China would likely frown on the war drills given their relative proximity to Taiwan, but organizers said the exercises do not regard any particular nation as a target.
Photo: Reuters
“The US military and Armed Forces of the Philippines will train together to expand and advance shared tactics, techniques and procedures that strengthen our response capabilities and readiness for real-world challenges,” said Major General Jay Bargeron, the US Third Marine Division’s commanding general. “Our alliance remains a key source of strength and stability in the Indo-Pacific region.”
First staged in 1991, the exercises are anchored on the 1951 Mutual Defense Treaty, which commits the US and the Philippines to come to the aid of the other in case of an attack.
The allies aim to be strong and seamlessly braced for any security contingency as a deterrence against war.
“It’s for mutual defense, never for offense,” Philippine military spokesman Colonel Ramon Zagala said.
The treaty alliance “declares formally our sense of unity and determination to mutually defend against external armed attack, so that no potential aggressor could be under the impression that either of them stands alone,” Zagala said.
However, the governor of northern Cagayan province, where amphibious landings with limited live-fire maneuvers are scheduled to be held in the coastal town of Claveria this week, has opposed any joint exercise utilizing gunfire, fearing it could antagonize China.
“The military consulted and asked me, but I said I cannot allow any live-fire exercise.

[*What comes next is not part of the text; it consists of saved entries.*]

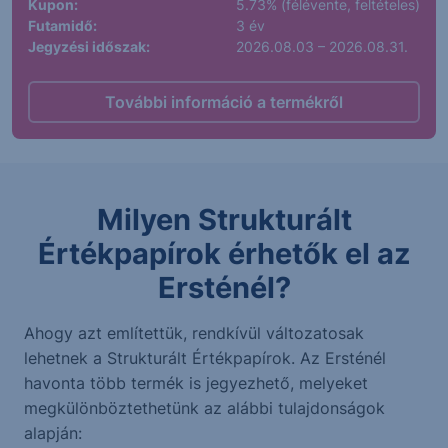
Kupon:
5.73% (félévente, feltételes)
Futamidő:
3 év
Jegyzési időszak:
2026.08.03 – 2026.08.31.
További információ a termékről
Milyen Strukturált
Értékpapírok érhetők el az
Ersténél?
Ahogy azt említettük, rendkívül változatosak
lehetnek a Strukturált Értékpapírok. Az Ersténél
havonta több termék is jegyezhető, melyeket
megkülönböztethetünk az alábbi tulajdonságok
alapján: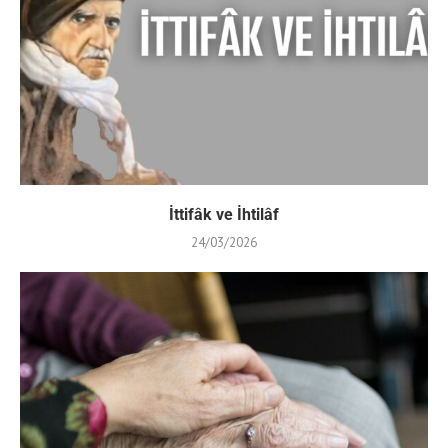
İttifâk ve İhtilâf
24/03/2026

Any exercise is OK, but live-fire,” Cagayan Governor Manuel Mamba said by telephone. “We have to engage China, but not in a war, because I know Taiwan is a powder keg.”
China, along with the US and Taiwan, have expressed interest in investing in Cagayan, which has an underdeveloped agricultural sector and related industries, Mamba said
“I’m not pro-China, I’m pro-Cagayan,” he said.

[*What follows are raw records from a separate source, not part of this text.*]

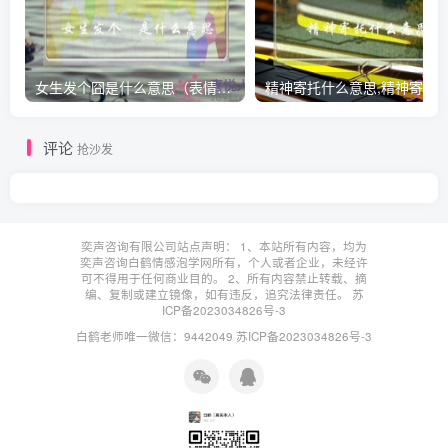
女生发个囧是什么意思（表情囧的含义）
评论
抢沙发
奕声咨询有限公司站点声明： 1、本站所有内容，均为
奕声咨询白鹤情感泡学网所有，个人或者企业，未经许
可不得用于任何商业目的。 2、所有内容禁止转载、摘
编、复制或建立镜像，如有违反，追究法律责任。
苏
ICP备2023034826号-3
白鹤老师唯一微信：9442049
苏ICP备2023034826号-3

A Philippine military official said the beach landing exercises would proceed in Claveria without any live-fire training, which would be held instead at Crow Valley, an aircraft gunnery range in Tarlac province south of Cagayan.
The combat exercises are being held amid heightened tensions between Taiwan and China, but Zagala said most of the military maneuvers had been planned a year ago and did not consider the tensions in the Taiwan Strait.

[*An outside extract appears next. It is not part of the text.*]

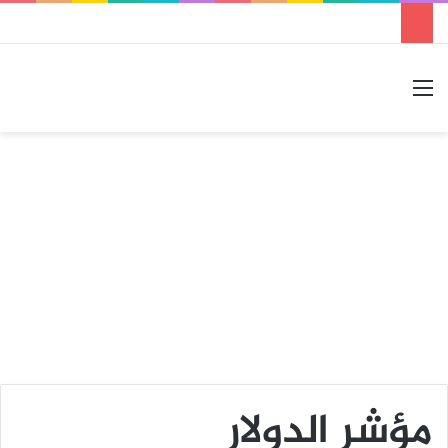
القائمة
بحث عن
الوضع المظلم
مؤشر الدولار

Major Kurt Stahl of the US Third Marine Division said that while most combat exercises and humanitarian projects would take place in the north of the Philippines, some maneuvers would be staged on the western island province of Palawan, along with an air defense exercise featuring US and Philippine fighter aircraft around the western side of Luzon.
That region faces the disputed South China Sea, where China’s increasingly assertive actions, including the building of missile-protected island bases to reinforce its vast territorial claims, have sparked protests from rival claimants.